■ Set task: In the lines below, replace every occurrence of "dashed" with "broken" and leave everything else unchanged.

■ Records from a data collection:
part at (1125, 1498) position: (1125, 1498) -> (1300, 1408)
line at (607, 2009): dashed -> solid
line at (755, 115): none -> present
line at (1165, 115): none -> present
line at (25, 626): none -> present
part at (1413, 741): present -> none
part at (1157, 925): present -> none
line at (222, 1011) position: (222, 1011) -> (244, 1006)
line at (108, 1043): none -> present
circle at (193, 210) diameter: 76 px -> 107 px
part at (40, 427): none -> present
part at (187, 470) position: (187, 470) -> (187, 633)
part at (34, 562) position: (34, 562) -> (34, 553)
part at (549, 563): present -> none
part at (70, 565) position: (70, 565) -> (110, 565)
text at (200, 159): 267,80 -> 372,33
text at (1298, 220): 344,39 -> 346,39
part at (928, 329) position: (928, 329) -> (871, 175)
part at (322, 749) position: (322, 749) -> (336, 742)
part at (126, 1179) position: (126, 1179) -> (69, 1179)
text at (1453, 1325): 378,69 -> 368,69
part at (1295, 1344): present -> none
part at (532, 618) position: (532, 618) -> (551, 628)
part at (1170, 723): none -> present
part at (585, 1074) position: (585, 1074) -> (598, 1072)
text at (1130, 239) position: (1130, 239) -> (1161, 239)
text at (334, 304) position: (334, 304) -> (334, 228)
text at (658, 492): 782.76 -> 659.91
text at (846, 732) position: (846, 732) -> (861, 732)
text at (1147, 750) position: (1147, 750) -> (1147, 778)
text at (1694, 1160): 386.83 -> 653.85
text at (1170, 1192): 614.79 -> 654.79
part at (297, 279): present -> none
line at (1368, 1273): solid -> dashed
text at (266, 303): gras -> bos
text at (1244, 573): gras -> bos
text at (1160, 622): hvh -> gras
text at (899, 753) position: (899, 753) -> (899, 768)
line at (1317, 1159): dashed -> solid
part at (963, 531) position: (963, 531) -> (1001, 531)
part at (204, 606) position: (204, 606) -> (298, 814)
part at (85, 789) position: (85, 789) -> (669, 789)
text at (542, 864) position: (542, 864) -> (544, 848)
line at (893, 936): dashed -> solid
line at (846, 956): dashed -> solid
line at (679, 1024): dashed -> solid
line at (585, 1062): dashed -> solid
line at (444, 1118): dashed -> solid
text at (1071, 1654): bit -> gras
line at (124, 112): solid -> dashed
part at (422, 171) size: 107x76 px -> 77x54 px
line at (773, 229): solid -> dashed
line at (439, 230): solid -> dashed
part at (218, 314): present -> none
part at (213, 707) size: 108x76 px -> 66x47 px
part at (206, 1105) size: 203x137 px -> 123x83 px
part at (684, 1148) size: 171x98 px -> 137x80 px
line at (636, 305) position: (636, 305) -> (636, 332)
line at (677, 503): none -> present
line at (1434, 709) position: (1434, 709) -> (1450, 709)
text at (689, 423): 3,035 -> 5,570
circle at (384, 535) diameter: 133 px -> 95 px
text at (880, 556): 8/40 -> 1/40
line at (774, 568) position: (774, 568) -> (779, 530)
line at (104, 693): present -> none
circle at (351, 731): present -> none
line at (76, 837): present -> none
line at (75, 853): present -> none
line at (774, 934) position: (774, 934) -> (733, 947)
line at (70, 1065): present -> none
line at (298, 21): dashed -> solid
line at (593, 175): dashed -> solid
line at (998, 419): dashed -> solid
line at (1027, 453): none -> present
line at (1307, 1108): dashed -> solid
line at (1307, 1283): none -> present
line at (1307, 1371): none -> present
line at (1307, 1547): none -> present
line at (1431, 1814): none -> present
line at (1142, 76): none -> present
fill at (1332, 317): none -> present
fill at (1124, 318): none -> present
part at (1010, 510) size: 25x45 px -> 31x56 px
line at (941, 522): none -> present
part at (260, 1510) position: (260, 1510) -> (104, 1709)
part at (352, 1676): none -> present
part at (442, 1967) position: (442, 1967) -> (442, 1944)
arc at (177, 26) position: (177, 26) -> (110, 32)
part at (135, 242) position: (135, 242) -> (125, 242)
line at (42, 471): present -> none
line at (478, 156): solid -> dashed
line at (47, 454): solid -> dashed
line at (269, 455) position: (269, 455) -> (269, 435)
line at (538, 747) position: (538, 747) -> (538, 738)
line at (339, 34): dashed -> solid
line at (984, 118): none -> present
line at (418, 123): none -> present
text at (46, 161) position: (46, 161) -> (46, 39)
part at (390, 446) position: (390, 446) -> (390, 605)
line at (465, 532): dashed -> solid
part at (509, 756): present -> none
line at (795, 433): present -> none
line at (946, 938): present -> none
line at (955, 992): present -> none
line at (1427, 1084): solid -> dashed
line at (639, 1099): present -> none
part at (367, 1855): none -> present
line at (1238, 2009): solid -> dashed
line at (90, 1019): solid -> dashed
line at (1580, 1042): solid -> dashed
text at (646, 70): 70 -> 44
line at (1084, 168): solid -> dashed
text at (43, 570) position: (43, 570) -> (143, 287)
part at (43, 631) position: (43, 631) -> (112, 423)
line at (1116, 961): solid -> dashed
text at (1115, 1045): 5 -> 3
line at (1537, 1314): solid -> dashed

■ The output:
part at (1125, 1498) position: (1125, 1498) -> (1300, 1408)
line at (607, 2009): broken -> solid
line at (755, 115): none -> present
line at (1165, 115): none -> present
line at (25, 626): none -> present
part at (1413, 741): present -> none
part at (1157, 925): present -> none
line at (222, 1011) position: (222, 1011) -> (244, 1006)
line at (108, 1043): none -> present
circle at (193, 210) diameter: 76 px -> 107 px
part at (40, 427): none -> present
part at (187, 470) position: (187, 470) -> (187, 633)
part at (34, 562) position: (34, 562) -> (34, 553)
part at (549, 563): present -> none
part at (70, 565) position: (70, 565) -> (110, 565)
text at (200, 159): 267,80 -> 372,33
text at (1298, 220): 344,39 -> 346,39
part at (928, 329) position: (928, 329) -> (871, 175)
part at (322, 749) position: (322, 749) -> (336, 742)
part at (126, 1179) position: (126, 1179) -> (69, 1179)
text at (1453, 1325): 378,69 -> 368,69
part at (1295, 1344): present -> none
part at (532, 618) position: (532, 618) -> (551, 628)
part at (1170, 723): none -> present
part at (585, 1074) position: (585, 1074) -> (598, 1072)
text at (1130, 239) position: (1130, 239) -> (1161, 239)
text at (334, 304) position: (334, 304) -> (334, 228)
text at (658, 492): 782.76 -> 659.91
text at (846, 732) position: (846, 732) -> (861, 732)
text at (1147, 750) position: (1147, 750) -> (1147, 778)
text at (1694, 1160): 386.83 -> 653.85
text at (1170, 1192): 614.79 -> 654.79
part at (297, 279): present -> none
line at (1368, 1273): solid -> broken
text at (266, 303): gras -> bos
text at (1244, 573): gras -> bos
text at (1160, 622): hvh -> gras
text at (899, 753) position: (899, 753) -> (899, 768)
line at (1317, 1159): broken -> solid
part at (963, 531) position: (963, 531) -> (1001, 531)
part at (204, 606) position: (204, 606) -> (298, 814)
part at (85, 789) position: (85, 789) -> (669, 789)
text at (542, 864) position: (542, 864) -> (544, 848)
line at (893, 936): broken -> solid
line at (846, 956): broken -> solid
line at (679, 1024): broken -> solid
line at (585, 1062): broken -> solid
line at (444, 1118): broken -> solid
text at (1071, 1654): bit -> gras
line at (124, 112): solid -> broken
part at (422, 171) size: 107x76 px -> 77x54 px
line at (773, 229): solid -> broken
line at (439, 230): solid -> broken
part at (218, 314): present -> none
part at (213, 707) size: 108x76 px -> 66x47 px
part at (206, 1105) size: 203x137 px -> 123x83 px
part at (684, 1148) size: 171x98 px -> 137x80 px
line at (636, 305) position: (636, 305) -> (636, 332)
line at (677, 503): none -> present
line at (1434, 709) position: (1434, 709) -> (1450, 709)
text at (689, 423): 3,035 -> 5,570
circle at (384, 535) diameter: 133 px -> 95 px
text at (880, 556): 8/40 -> 1/40
line at (774, 568) position: (774, 568) -> (779, 530)
line at (104, 693): present -> none
circle at (351, 731): present -> none
line at (76, 837): present -> none
line at (75, 853): present -> none
line at (774, 934) position: (774, 934) -> (733, 947)
line at (70, 1065): present -> none
line at (298, 21): broken -> solid
line at (593, 175): broken -> solid
line at (998, 419): broken -> solid
line at (1027, 453): none -> present
line at (1307, 1108): broken -> solid
line at (1307, 1283): none -> present
line at (1307, 1371): none -> present
line at (1307, 1547): none -> present
line at (1431, 1814): none -> present
line at (1142, 76): none -> present
fill at (1332, 317): none -> present
fill at (1124, 318): none -> present
part at (1010, 510) size: 25x45 px -> 31x56 px
line at (941, 522): none -> present
part at (260, 1510) position: (260, 1510) -> (104, 1709)
part at (352, 1676): none -> present
part at (442, 1967) position: (442, 1967) -> (442, 1944)
arc at (177, 26) position: (177, 26) -> (110, 32)
part at (135, 242) position: (135, 242) -> (125, 242)
line at (42, 471): present -> none
line at (478, 156): solid -> broken
line at (47, 454): solid -> broken
line at (269, 455) position: (269, 455) -> (269, 435)
line at (538, 747) position: (538, 747) -> (538, 738)
line at (339, 34): broken -> solid
line at (984, 118): none -> present
line at (418, 123): none -> present
text at (46, 161) position: (46, 161) -> (46, 39)
part at (390, 446) position: (390, 446) -> (390, 605)
line at (465, 532): broken -> solid
part at (509, 756): present -> none
line at (795, 433): present -> none
line at (946, 938): present -> none
line at (955, 992): present -> none
line at (1427, 1084): solid -> broken
line at (639, 1099): present -> none
part at (367, 1855): none -> present
line at (1238, 2009): solid -> broken
line at (90, 1019): solid -> broken
line at (1580, 1042): solid -> broken
text at (646, 70): 70 -> 44
line at (1084, 168): solid -> broken
text at (43, 570) position: (43, 570) -> (143, 287)
part at (43, 631) position: (43, 631) -> (112, 423)
line at (1116, 961): solid -> broken
text at (1115, 1045): 5 -> 3
line at (1537, 1314): solid -> broken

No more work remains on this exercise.